In 2020, Variety announced that Sony Pictures was developing a live-action adaption with "Venom" writers Scott Rosenberg and Jeff Pinkner set to pen the script. Additionally, it was later announced that Justin Lin — director of three "Fast & Furious" movies and "Star Trek Beyond" — would be stepping into the director’s chair (via Deadline). A date for the film’s release has yet to be announced, however the film officially entered production in the second half of 2022.
Directed by Makoto Shinkai, "Your Name" is a film that people are still talking about — even several years after its release. The film follows Mitsuha Miyamizu and Taki Tachibana — two high schoolers living in different areas of Japan — who one day discover they can temporarily switch bodies. They then learn they can communicate with each other by leaving notes via text, on paper, and even on their skin. Mitsuha and Taki begin to see each other’s lives firsthand and even lend a hand to one another while in the other’s body. The film takes the body-swapping trope — as well as established rom-com tropes — and molds them into something utterly charming and unique.
A live-action film was announced back in 2017 (via The Hollywood Reporter) and has gone through a fair amount of creative reshuffling since then. While it was originally Marc Webb set to helm the film (per Deadline), the task was later passed to Lee Isaac Chung who himself dropped out after scheduling issues (via Deadline). In late 2002, Variety announced that the film had finally locked down a director in the form of Carlos López.
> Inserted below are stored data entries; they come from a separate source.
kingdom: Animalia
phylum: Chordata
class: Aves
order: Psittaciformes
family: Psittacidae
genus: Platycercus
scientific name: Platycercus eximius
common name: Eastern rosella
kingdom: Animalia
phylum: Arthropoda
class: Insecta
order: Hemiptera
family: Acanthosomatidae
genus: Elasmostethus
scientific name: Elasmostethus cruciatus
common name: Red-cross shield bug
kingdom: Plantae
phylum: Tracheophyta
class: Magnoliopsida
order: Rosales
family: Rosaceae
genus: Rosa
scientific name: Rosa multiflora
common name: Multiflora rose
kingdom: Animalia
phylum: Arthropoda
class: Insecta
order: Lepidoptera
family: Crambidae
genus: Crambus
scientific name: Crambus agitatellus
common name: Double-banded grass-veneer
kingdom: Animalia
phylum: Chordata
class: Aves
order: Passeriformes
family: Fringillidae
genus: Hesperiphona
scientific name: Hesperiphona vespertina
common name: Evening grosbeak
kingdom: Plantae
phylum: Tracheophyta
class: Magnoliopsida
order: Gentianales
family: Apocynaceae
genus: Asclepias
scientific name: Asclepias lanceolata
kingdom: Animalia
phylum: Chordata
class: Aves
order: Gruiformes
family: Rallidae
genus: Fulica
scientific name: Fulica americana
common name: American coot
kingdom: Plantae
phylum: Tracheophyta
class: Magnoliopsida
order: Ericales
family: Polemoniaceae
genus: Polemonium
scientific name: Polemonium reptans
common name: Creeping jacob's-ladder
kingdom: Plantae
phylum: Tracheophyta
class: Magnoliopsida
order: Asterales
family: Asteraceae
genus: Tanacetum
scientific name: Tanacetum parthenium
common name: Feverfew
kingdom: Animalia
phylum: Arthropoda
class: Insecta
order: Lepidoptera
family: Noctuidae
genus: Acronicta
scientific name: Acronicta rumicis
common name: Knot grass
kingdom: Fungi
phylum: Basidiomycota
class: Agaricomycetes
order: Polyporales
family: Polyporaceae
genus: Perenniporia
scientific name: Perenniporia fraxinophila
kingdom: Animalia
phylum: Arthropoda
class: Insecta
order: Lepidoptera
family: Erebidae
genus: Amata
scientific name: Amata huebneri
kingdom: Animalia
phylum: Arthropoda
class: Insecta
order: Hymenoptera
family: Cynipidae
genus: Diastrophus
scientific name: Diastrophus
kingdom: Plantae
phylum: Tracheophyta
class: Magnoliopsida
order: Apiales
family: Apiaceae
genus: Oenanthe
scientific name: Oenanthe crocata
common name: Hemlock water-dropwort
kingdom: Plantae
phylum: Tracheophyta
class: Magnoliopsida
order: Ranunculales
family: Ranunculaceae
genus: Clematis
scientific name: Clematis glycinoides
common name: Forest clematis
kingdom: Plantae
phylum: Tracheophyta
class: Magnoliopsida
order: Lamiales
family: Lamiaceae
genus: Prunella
The film is set to follow a more western narrative while still maintaining key elements of the original animated version, and hopefully, the revolving door of directors so far is not indicative of the film’s quality.
Mobile Suit Gundam
When it comes to anime, few subgenres have permeated pop culture in quite the same way as mecha anime. A big part of this subgenre’s success is due to "Mobile Suit Gundam," a series that started life in 1979 and ran for 43 episodes — ending the following year.
Created and directed by Yoshiyuki Tomino, the series is set in an alternate future where the Principality of Zeon has declared its independence from Earth’s Federation. This erupts into a conflict that becomes known as the One Year War, wherein Zeon makes an advancement in the form of mobile suits. During an attack by Zeon, young Amuro Ray snatches the Federation’s RX-78 Gundam and fights back their invading forces. This proves to only be the start for Amuro and his action-packed Gundam adventures.
Nowadays, Gundams have become a celebrated part of anime history, with Bandai Namco Group even releasing a 59-foot-tall Gundam (via People). The series has attained such a high status that in 2018, it was announced that Legendary Pictures were adapting it into live-action (per The Wrap). In 2021, a director was finally confirmed in the form of Jordan Vogt-Roberts — the man behind "Kong: Skull Island." Aside from one glorious teaser image, nothing in terms of a release date has been set, keeping hardcore "Mobile Suit Gundam" fans waiting with bated breath.